N. T. Wright chooses sides

Updated Wednesday a.m. : Do read Father Jake, who has a much more extensive critique of Wright’s self–aggrandizing babble than I have managed below. See also Mark Harris, who is equally good on the bishop’s faulty understanding of the situation. The Anglican Scotist has joined the conversation. Father Jim Strader’s thoughts are quite helpful, too. And do visit the Admiral.

Ruth Gledhill, who cannot abide the Episcopal Church, has a lengthy interview here with Bishop N. T. Wright, who shares her disdain.

What is at work here is the old strategy of “predicting” what is going to happen in an attempt to influence what is going to happen. Wright purports to be Rowan Williams’ friend. That’s hard to imagine, but maybe using the press to exert pressure on your pals is regarded as a sign of affection within the British episcopacy.

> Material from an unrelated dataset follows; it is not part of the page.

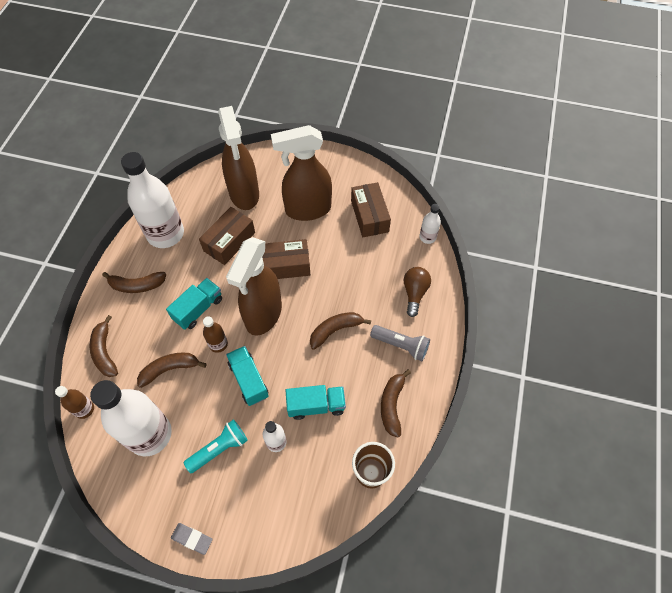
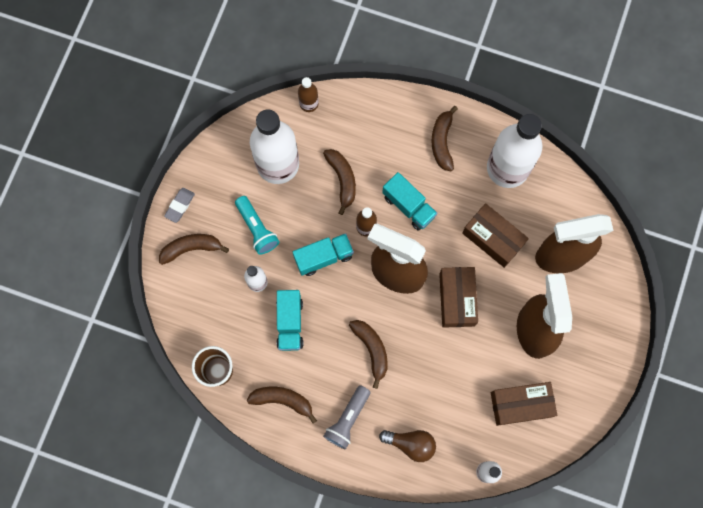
camera: 95 degrees right, 15 degrees up
(105, 352) = (367, 116): brown banana -> brown banana (191, 248)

I was going to excerpt the passage from this interview that distilled the essential Tom Wright, but I couldn’t decide between the uninformed condescension he directed towards the people in Episcopal pews—Apparently you poor dim dears aren’t aware that there is a controversy afoot.—or his repeated attempts to appoint himself as the spokesman for the entire Anglican Communion.

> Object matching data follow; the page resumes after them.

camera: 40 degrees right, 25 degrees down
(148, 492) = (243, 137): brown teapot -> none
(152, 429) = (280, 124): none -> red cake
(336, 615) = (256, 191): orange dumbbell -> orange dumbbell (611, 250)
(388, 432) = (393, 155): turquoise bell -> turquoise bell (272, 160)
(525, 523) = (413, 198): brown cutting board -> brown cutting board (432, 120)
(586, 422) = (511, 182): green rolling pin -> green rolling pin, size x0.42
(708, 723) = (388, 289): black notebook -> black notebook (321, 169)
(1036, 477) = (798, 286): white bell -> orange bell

Wright’s preening aside, there is a boil on this carcass that must be lanced. Wright puts forth the curious idea that Bishop Robert Duncan of Pittsburgh supports the Windsor report because he hasn’t yet joined the Church of Nigeria. But Duncan has extended his congratulations and warmest wishes to every group that has recently left the Episcopal Church for another province, and in November, 2005, he hosted a conference at which bishops from other provinces ordained clergy to work—without invitation—in U. S. dioceses. That manifests an obvious disregard for the Windsor Report, yet Wright gives Duncan a pass.

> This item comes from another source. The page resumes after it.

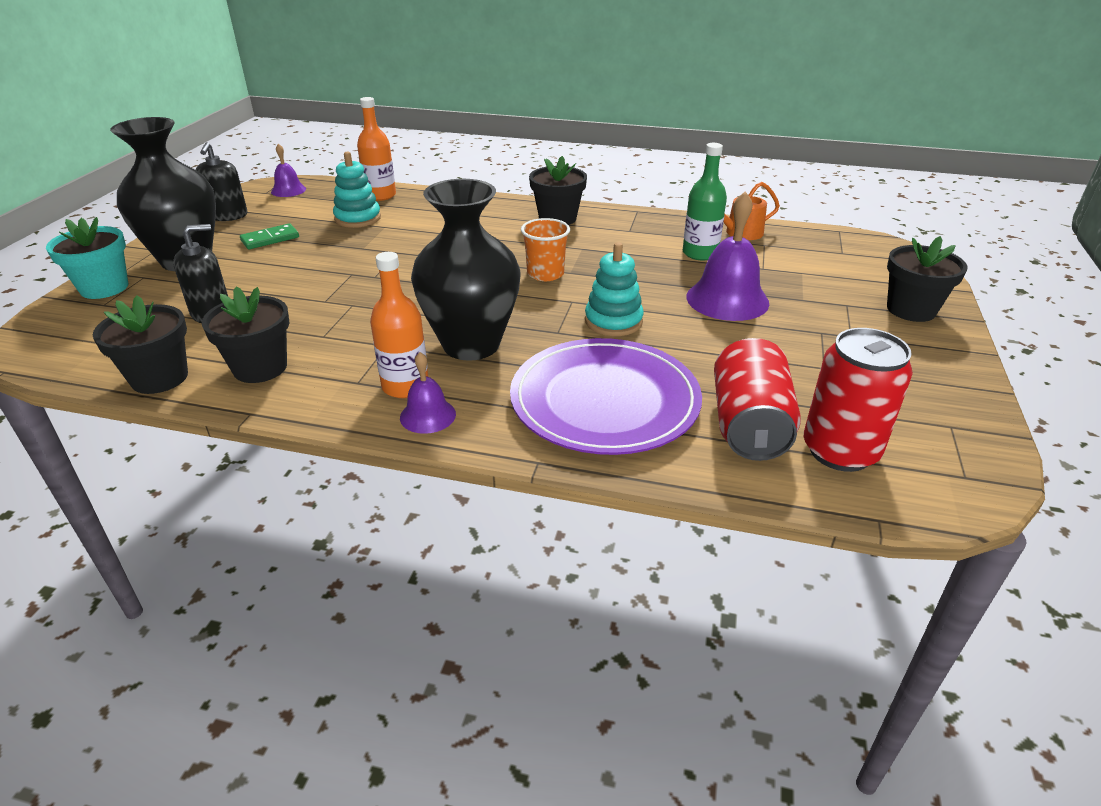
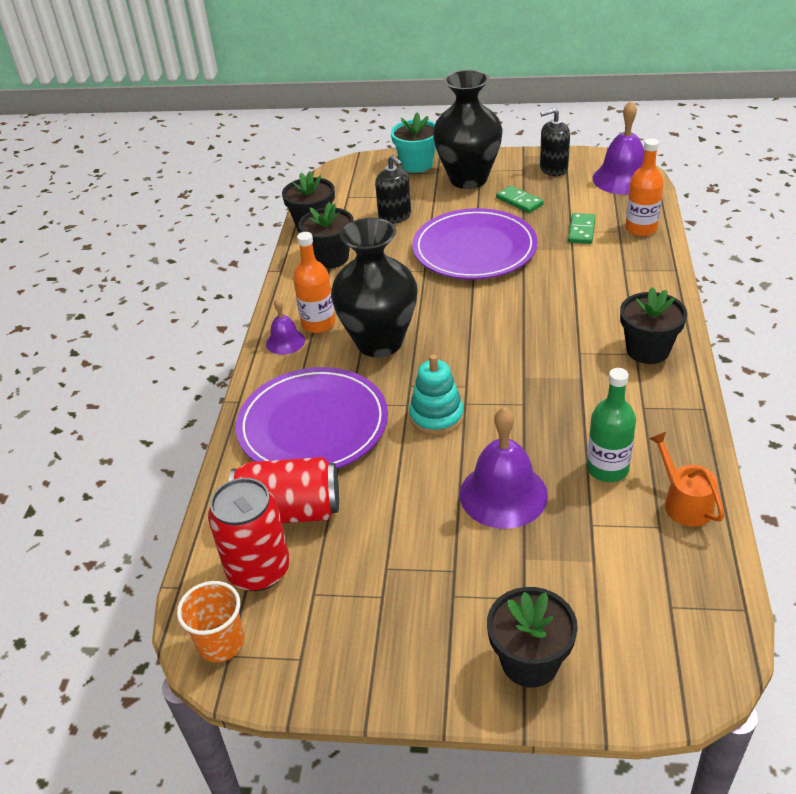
camera: 85 degrees right, 5 degrees up
(288, 190) = (623, 178): purple bell -> purple bell, size x1.83
(336, 272) = (474, 249): none -> purple plate
(358, 218) = (581, 230): turquoise stacking toy -> green domino
(545, 274) = (514, 362): orange cup -> orange cup (221, 643)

Why? Because he has decided it is time to choose his allies. And he has chosen to make common cause with the most ardent bigots in the Anglican Communion, siding with the movement led by Peter Akinola and financed by Howard Ahmanson, men whose hatred for homosexuals is a matter of public record.

The great gift of this interview is that we will be spared further prattle about what a balanced and nuanced thinker the great scholar is. Wright was under no obligation to make these statements before the Primates Meeting in Tanzania. He did so for his own reasons, to advance his own agenda. It is now clear that he thinks ordaining a gay person to the episcopacy is a greater sin that advocating that this same person be imprisoned for holding his partner’s hand in public.

I can’t help wondering what his next book tour will be like.

I will be posting other bloggers reactions here: Richard has weighed in at Caught by the Light. Marshall Scott, of Episcopal Chaplain at the Bedside, has spoken up, too. And the Raspberry Rabbit has piped up in Scotland.